21st International Festival “Ars vivendi clavicembalum” – JOVANA TOPALOV and DANICA BURIĆ

13.11.2024., 19:00

The Sound of Movement

Program:
Girolamo Frescobaldi (1583–1643)
Aria detto Baletto

Johann Jacob Froberger (1616–1667)
Partita auff die Mäyerin

Louis Couperin (1626-1661)
Suite in F
Prelude – Allemande grave – Courante – Sarabande – Branle de basque – Gigue – Gaillarde – Chaconne

Jean-Baptiste Lully (1632–1687)
Sarabande
choreography by Louis-Guillaume Lully Pécour (1653-1729)

Jean Anry D’Anglebert (1629–1691)
Prelude in g

François Couperin (1668–1733)
Sarabande La Majestueuse  – Les Sentimens

Jean-Baptiste Lully / Louis-Guillaume Lully Pécour
Entrée

Ernesto Nazareth (1863–1934)
Odeon

Anonymus
Recueil de Contredances par Mr Feuillet – Bouree La Bacante

Biographies:
Jovana Topalov is a harpsichordist from Belgrade, Serbia.
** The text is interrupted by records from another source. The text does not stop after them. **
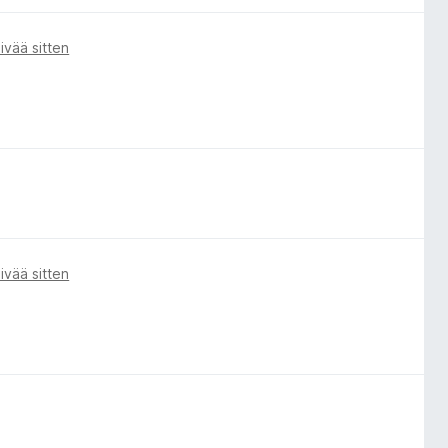
ivää sitten
ivää sitten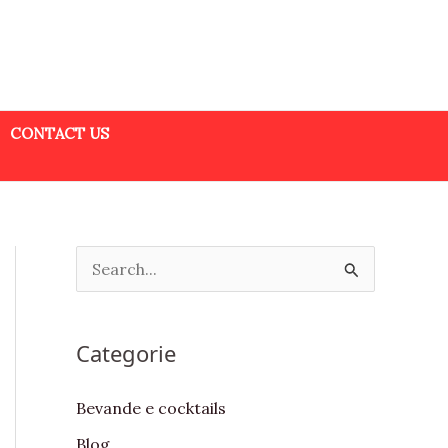
CONTACT US
S
e
a
Categorie
r
c
Bevande e cocktails
h
Blog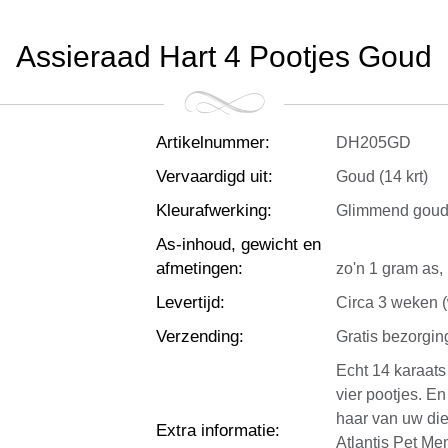
Assieraad Hart 4 Pootjes Goud
Artikelnummer
:
DH205GD
Vervaardigd uit
:
Goud (14 krt)
Kleurafwerking
:
Glimmend gou
As-inhoud, gewicht en
afmetingen
:
zo'n 1 gram as,
Levertijd
:
Circa 3 weken (
Verzending
:
Gratis bezorgin
Echt 14 karaat
vier pootjes. E
haar van uw die
Extra informatie
:
Atlantis Pet Me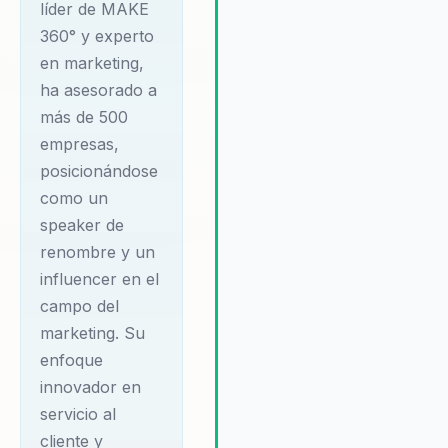
elección preferida para aquell
líder de MAKE
que buscan resultados medibl
360° y experto
sostenibles. Además, su enfo
en marketing,
personalizado asegura que ca
ha asesorado a
organización reciba soluciones
adaptadas a sus necesidades
más de 500
específicas, maximizando así e
empresas,
impacto de sus estrategias de
posicionándose
marketing y asegurando un
como un
crecimiento continuo.
speaker de
renombre y un
influencer en el
campo del
marketing. Su
enfoque
innovador en
servicio al
cliente y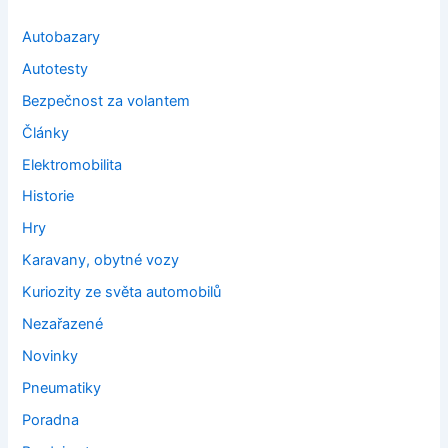
Autobazary
Autotesty
Bezpečnost za volantem
Články
Elektromobilita
Historie
Hry
Karavany, obytné vozy
Kuriozity ze světa automobilů
Nezařazené
Novinky
Pneumatiky
Poradna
She graduated piano and harpsichord at the Faculty of Music in Belgrade, after which she continued her education at the University of Illinois at Urbana-Champaign, USA where she graduated with a master degree in early music and harpsichord. In October 2018, she successfuly completed her Doctorate Academic studies at the Faculty of Music in Belgrade by defending her dissertation titled The Narrative potential of harpsichord: The elements of improvisation and musical rethoric in the interpretation of programmatic allemands and lamentations by Johann Jacob Froberger.

Jovana participated in numerous Baroque masterclasses, workshops and festivals which had an important role in her professional development, and enabled her to collaborate with prominent artists in the field of early music such as Jory Vinikour, Siegbert Rampe, Davitt Moroney, Blandine Rannou, Frédérick Haas, Ruben Dubrovski, Aline Zyelberajch and others. For a number of years, she was a scholarship holder of the Austrian Baroque Academy, which granted her the Special Award for Excellence in 2011.

Jovana is actively performing as a soloist, as well as a basso continuo accompanist (MCCG, SORTS, Belgrade SAXperience…). From 2012 she is a member of the musical ensemble Belgrade Baroque, which focuses on historically informed performance practice of 17 th and 18th century music, playing on replicas of period instruments. Jovana is the president and one of the founders of the Belgrade Baroque assosciation whose goal is the promotion of higher values of musical and performing arts, with a special focus on the music of  17th and 18th centuries. Since May 2022 she is teaching harpsichord and ensemble playing at Early Music department in MS «Josip Slavenski», Belgrade.

Danica Burić (harpsichord, baroque dance) completed her Piano master studies at Faculty of Music Art, University of Arts in Belgrade in the class of Lidija Stanković. Durig her studies she took part in numerous solo and chamber music competitions; she is also awardee of the prestigious Dositeja scholarship.

After a year of specialization in harpsichord in Strasbourg with Aline Zylberajch, she enrolled in Early Music-Harpsichord studies in Bremen, where she is currently studying for a master’s degree in the class of Carsten Lohff and Sebastian Wienand. She has had the opportunity to work with renowned artists such as Menno van Delft and Elisabeth Joyé.

Parallel to her harpsichord studies, she began to engage in baroque dance with Carla Linné, in whose ensemble Les amis de Pécour she currently performs. She has performed in concerts in Germany, Austria, Denmark, France and Serbia, as well as for radio and children’s theater. Lili’s opera Achille et Polyxéne, in which she danced with Les amis de Pécour, is currently in post-production.

In addition to her artistic work, she is also interested in pedagogy: besides piano lessons, she holds baroque dance workshops. With the ensemble Terpsichore Bremensis, she designed and held a series of workshops in primary schools in Lower Saxony, as part of the program Musik zu Gast im Klassenzimmer.

She is particularly interested in the French harpsichord school, where she studies the specific connection between music and dance, as well as the late development of performance technique.